Muir's play calling qualified as pedestrian, even at the high-school level.

Cassel rarely threw down field; even on third and long, Kansas City's passes went well short of the first down marker. The Chiefs only completed nine passes for more than five yards; only four of those went for more than ten.

Finally, Haley improved an already-stellar group of running backs by moving the elusive Dexter McCluster away from receiver duties, and signed All-Pro fullback Le'Ron McClain to the team. Opponents would face even greater challenges as the Chiefs bolstered their league-leading rushing attack further.

Kansas City only ran the ball three times in their first three possessions, and 12 times total in the first half while the game remained in reach. By comparison, the Chiefs threw 18 times, including seven of their first ten plays from scrimmage.

The end of the first game of the season is a little early to start declaring that the sky is falling. Last year, the Chiefs won their opener more on opportunistic play and luck than anything else. The Chiefs passed for only 68 yards and didn't score in the second half of their 21-14 win over San Diego.

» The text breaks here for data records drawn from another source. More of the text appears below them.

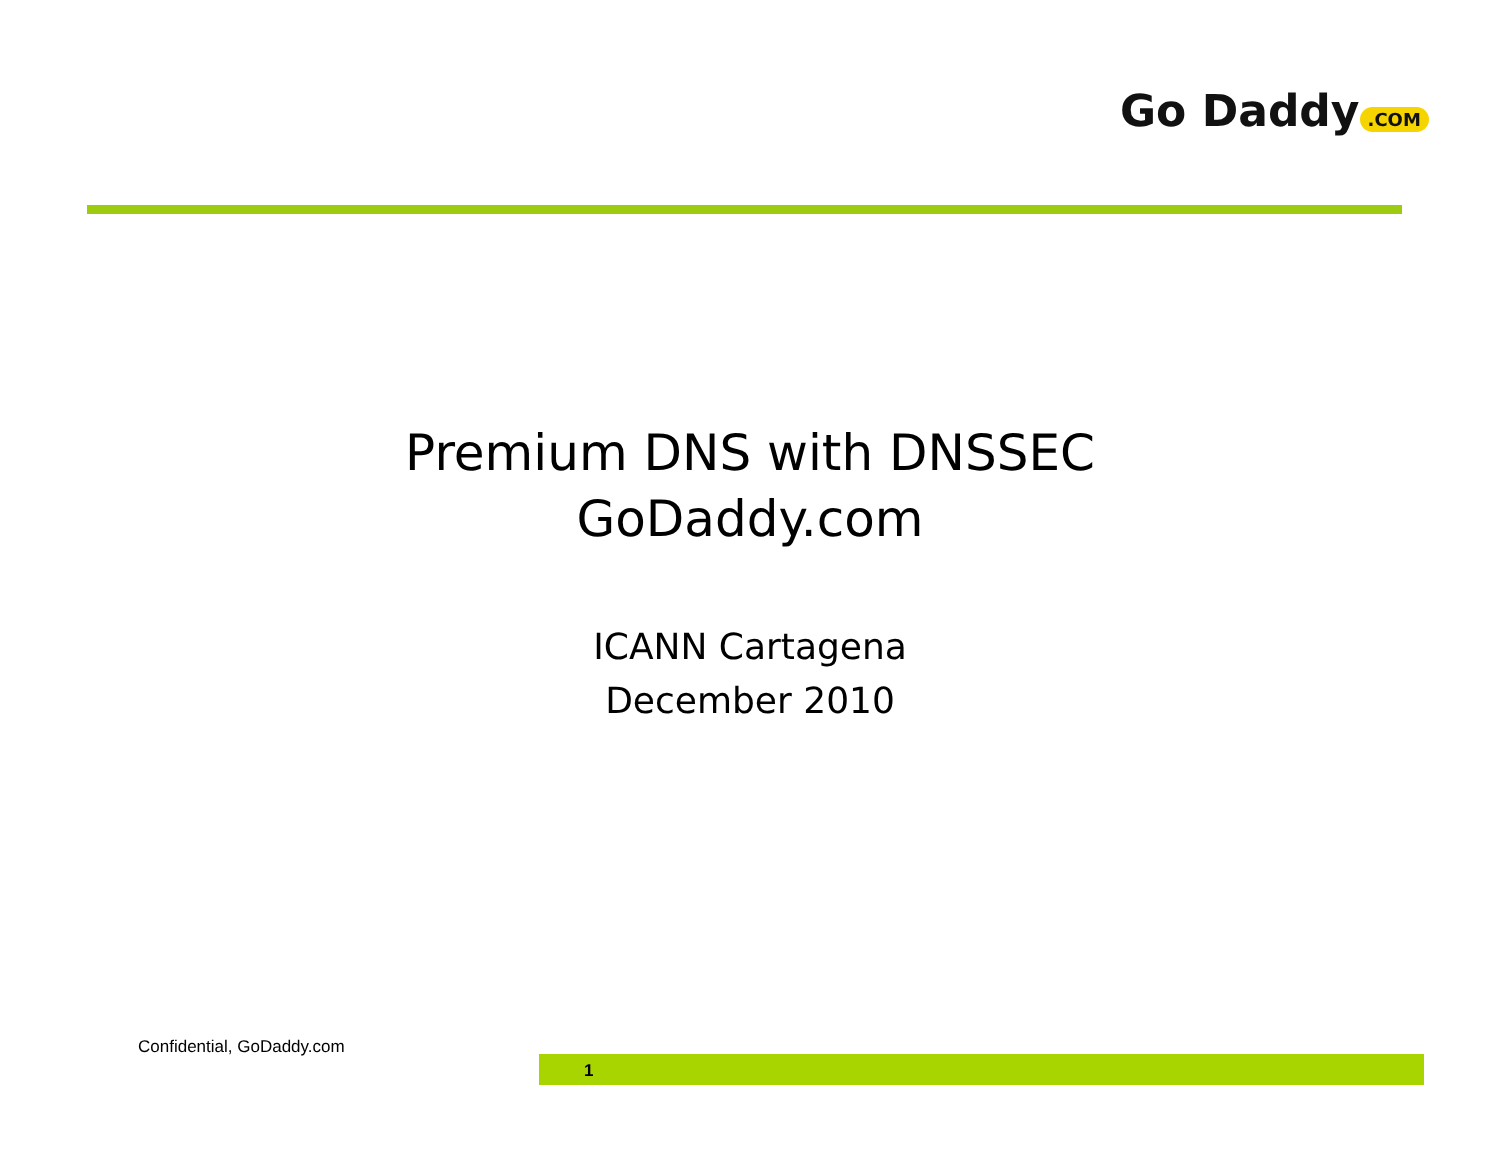Go Daddy.COM
Premium DNS with DNSSEC
GoDaddy.com
ICANN Cartagena
December 2010
Confidential, GoDaddy.com
1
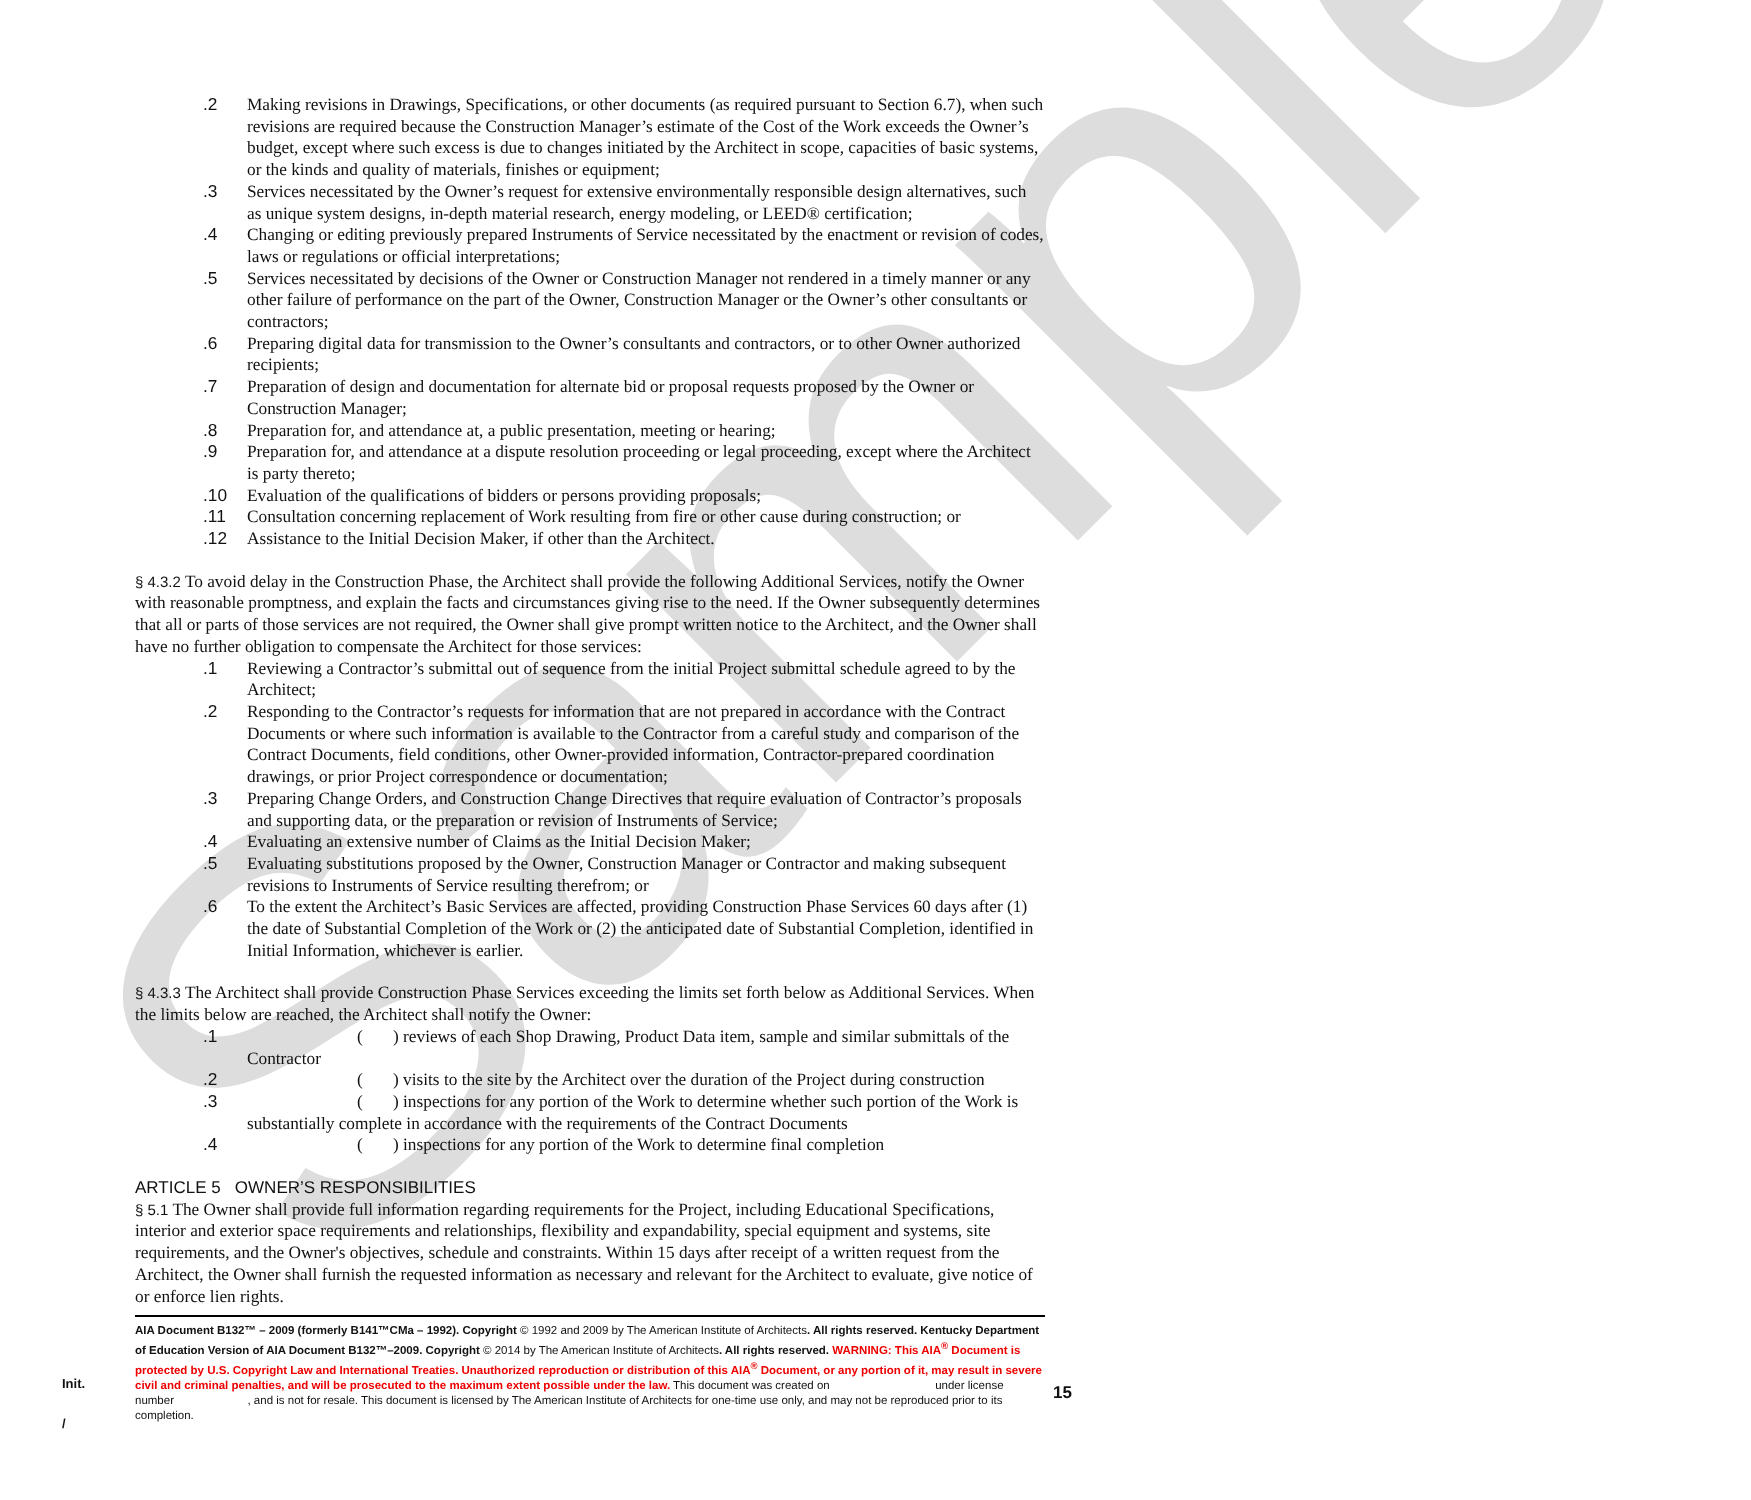Sample
.2 Making revisions in Drawings, Specifications, or other documents (as required pursuant to Section 6.7), when such revisions are required because the Construction Manager’s estimate of the Cost of the Work exceeds the Owner’s budget, except where such excess is due to changes initiated by the Architect in scope, capacities of basic systems, or the kinds and quality of materials, finishes or equipment;
.3 Services necessitated by the Owner’s request for extensive environmentally responsible design alternatives, such as unique system designs, in-depth material research, energy modeling, or LEED® certification;
.4 Changing or editing previously prepared Instruments of Service necessitated by the enactment or revision of codes, laws or regulations or official interpretations;
.5 Services necessitated by decisions of the Owner or Construction Manager not rendered in a timely manner or any other failure of performance on the part of the Owner, Construction Manager or the Owner’s other consultants or contractors;
.6 Preparing digital data for transmission to the Owner’s consultants and contractors, or to other Owner authorized recipients;
.7 Preparation of design and documentation for alternate bid or proposal requests proposed by the Owner or Construction Manager;
.8 Preparation for, and attendance at, a public presentation, meeting or hearing;
.9 Preparation for, and attendance at a dispute resolution proceeding or legal proceeding, except where the Architect is party thereto;
.10 Evaluation of the qualifications of bidders or persons providing proposals;
.11 Consultation concerning replacement of Work resulting from fire or other cause during construction; or
.12 Assistance to the Initial Decision Maker, if other than the Architect.
§ 4.3.2 To avoid delay in the Construction Phase, the Architect shall provide the following Additional Services, notify the Owner with reasonable promptness, and explain the facts and circumstances giving rise to the need. If the Owner subsequently determines that all or parts of those services are not required, the Owner shall give prompt written notice to the Architect, and the Owner shall have no further obligation to compensate the Architect for those services:
.1 Reviewing a Contractor’s submittal out of sequence from the initial Project submittal schedule agreed to by the Architect;
.2 Responding to the Contractor’s requests for information that are not prepared in accordance with the Contract Documents or where such information is available to the Contractor from a careful study and comparison of the Contract Documents, field conditions, other Owner-provided information, Contractor-prepared coordination drawings, or prior Project correspondence or documentation;
.3 Preparing Change Orders, and Construction Change Directives that require evaluation of Contractor’s proposals and supporting data, or the preparation or revision of Instruments of Service;
.4 Evaluating an extensive number of Claims as the Initial Decision Maker;
.5 Evaluating substitutions proposed by the Owner, Construction Manager or Contractor and making subsequent revisions to Instruments of Service resulting therefrom; or
.6 To the extent the Architect’s Basic Services are affected, providing Construction Phase Services 60 days after (1) the date of Substantial Completion of the Work or (2) the anticipated date of Substantial Completion, identified in Initial Information, whichever is earlier.
§ 4.3.3 The Architect shall provide Construction Phase Services exceeding the limits set forth below as Additional Services. When the limits below are reached, the Architect shall notify the Owner:
.1 ( ) reviews of each Shop Drawing, Product Data item, sample and similar submittals of the Contractor
.2 ( ) visits to the site by the Architect over the duration of the Project during construction
.3 ( ) inspections for any portion of the Work to determine whether such portion of the Work is substantially complete in accordance with the requirements of the Contract Documents
.4 ( ) inspections for any portion of the Work to determine final completion
ARTICLE 5 OWNER’S RESPONSIBILITIES
§ 5.1 The Owner shall provide full information regarding requirements for the Project, including Educational Specifications, interior and exterior space requirements and relationships, flexibility and expandability, special equipment and systems, site requirements, and the Owner's objectives, schedule and constraints. Within 15 days after receipt of a written request from the Architect, the Owner shall furnish the requested information as necessary and relevant for the Architect to evaluate, give notice of or enforce lien rights.
Init.
/
15
AIA Document B132™ – 2009 (formerly B141™CMa – 1992). Copyright © 1992 and 2009 by The American Institute of Architects. All rights reserved. Kentucky Department of Education Version of AIA Document B132™–2009. Copyright © 2014 by The American Institute of Architects. All rights reserved. WARNING: This AIA<sup>®</sup> Document is protected by U.S. Copyright Law and International Treaties. Unauthorized reproduction or distribution of this AIA<sup>®</sup> Document, or any portion of it, may result in severe civil and criminal penalties, and will be prosecuted to the maximum extent possible under the law. This document was created on under license number , and is not for resale. This document is licensed by The American Institute of Architects for one-time use only, and may not be reproduced prior to its completion.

The win-loss column is what really puts the pressure on Haley. Last year's questionable performance at the start of the season was overshadowed by Kansas City's 3-0 record. This year's schedule provides no such luxury with back-to-back road games against Detroit and San Diego.

Haley won't likely be on the hot seat with his front office even with an 0-3 start. Owner Clark Hunt doesn't believe in jettisoning head coaches every couple years (unlike certain Oakland owners voted "Most Likely to Lead the Zombie Apocalypse"), and will afford Haley every opportunity to prove the Chiefs are headed in the right direction long term.

The question is, how long will Kansas City fans do the same? The Chiefs looked to be on the road to success last year, and now even a respectable mediocrity like Kansas City enjoyed in the 90s won't cut it.

If this season doesn't improve fast, the tongue lashing I received from my sergeant will seem mild compared to what Haley will hear from fans soon enough.

Come to think of it, my sergeant will probably join them.